Traditionally, a fee tail was created by words of grant in the deed: "to N., and the heirs of his body." The crucial difference between thse words of conveyance and the words that created a fee simple, "to N., and his heirs," is that the heirs "in tail" must be the children begotten by the landowner. It was also possible to have "fee tail male," which only sons could inherit, and "fee tail female," which only daughters could inherit; and "fee tail special," which had a further condition of inheritance, such as that only the owner's children by a particular spouse could inherit it. Land subject to these conditions was said to be entailed or in tail. The restrictions themselves were entailments.
Fee tail was formerly used during feudal times in order to create family settlements and make certain that the land stayed in the family. From the foregoing, attempting to mortgage land in fee tail would be risky and uncertain, since at the death of the owner the land passed by operation of law to children who had no obligation to the mortgage lender and whose interest was prior in right over the mortgage. Similarly, the largest estate an owner in fee tail could convey to someone else was a life estate pur autre vie, since the grantee's interest again terminates automatically when the original owner died. If all went as planned, it was impossible for the family to lose the land; which was the idea.

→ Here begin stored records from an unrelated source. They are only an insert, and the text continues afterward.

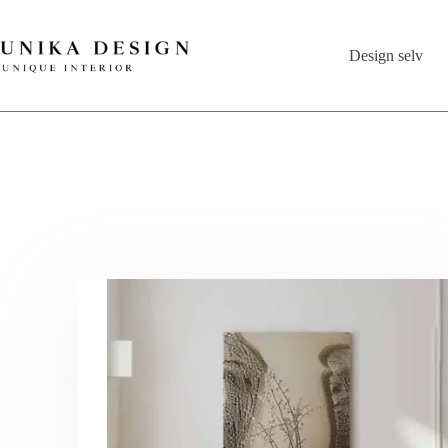
Design selv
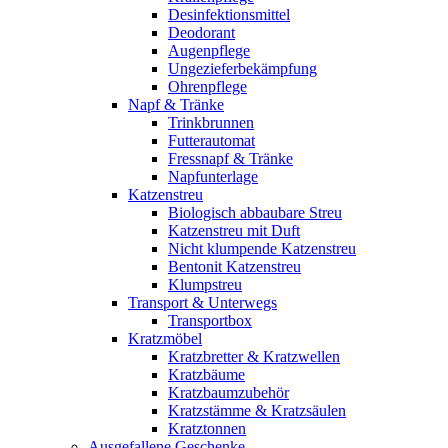
Desinfektionsmittel
Deodorant
Augenpflege
Ungezieferbekämpfung
Ohrenpflege
Napf & Tränke
Trinkbrunnen
Futterautomat
Fressnapf & Tränke
Napfunterlage
Katzenstreu
Biologisch abbaubare Streu
Katzenstreu mit Duft
Nicht klumpende Katzenstreu
Bentonit Katzenstreu
Klumpstreu
Transport & Unterwegs
Transportbox
Kratzmöbel
Kratzbretter & Kratzwellen
Kratzbäume
Kratzbaumzubehör
Kratzstämme & Kratzsäulen
Kratztonnen
Ausgefallene Geschenke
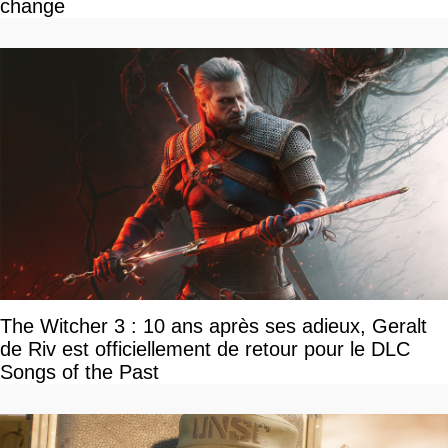
change
The Witcher 3 : 10 ans après ses adieux, Geralt
de Riv est officiellement de retour pour le DLC
Songs of the Past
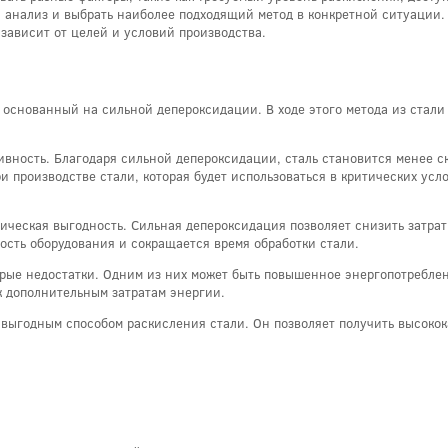
 анализ и выбрать наиболее подходящий метод в конкретной ситуации.
зависит от целей и условий производства.
 основанный на сильной депероксидации. В ходе этого метода из стали
вность. Благодаря сильной депероксидации, сталь становится менее ск
и производстве стали, которая будет использоваться в критических усл
ческая выгодность. Сильная депероксидация позволяет снизить затраты
ность оборудования и сокращается время обработки стали.
орые недостатки. Одним из них может быть повышенное энергопотребле
к дополнительным затратам энергии.
 выгодным способом раскисления стали. Он позволяет получить высоко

Things do not always go as planned, however. Owners of land in tail occasionally had "failure of issue" --- that is, they had no children surviving them at the time of their own deaths. In this situation, theoretically the entailed land went back up and through the family tree to descendants of former owners who were entitled to inherit; or to the last owner in fee simple. This situation was productive of litigation.
Fee tail was a device tuned to the needs of family settlements in feudal times. In more mercantile eras, however, fee tail became an anachronism. Eighteenth century lawyers devised elaborate transactions involving collaborative lawsuits and legal fictions whose goal was to remove the conditions of fee tail from land and enable its free conveyance in fee simple. Fee tail has been abolished by statute in England and in most of the United States of America. In Louisiana the civil law doctrine of legitime already restricts owners from willing property out of their family when they die with children.
Fee tail appears in the plot of Pride and Prejudice by Jane Austen and in other novels by nineteenth century writers of fiction.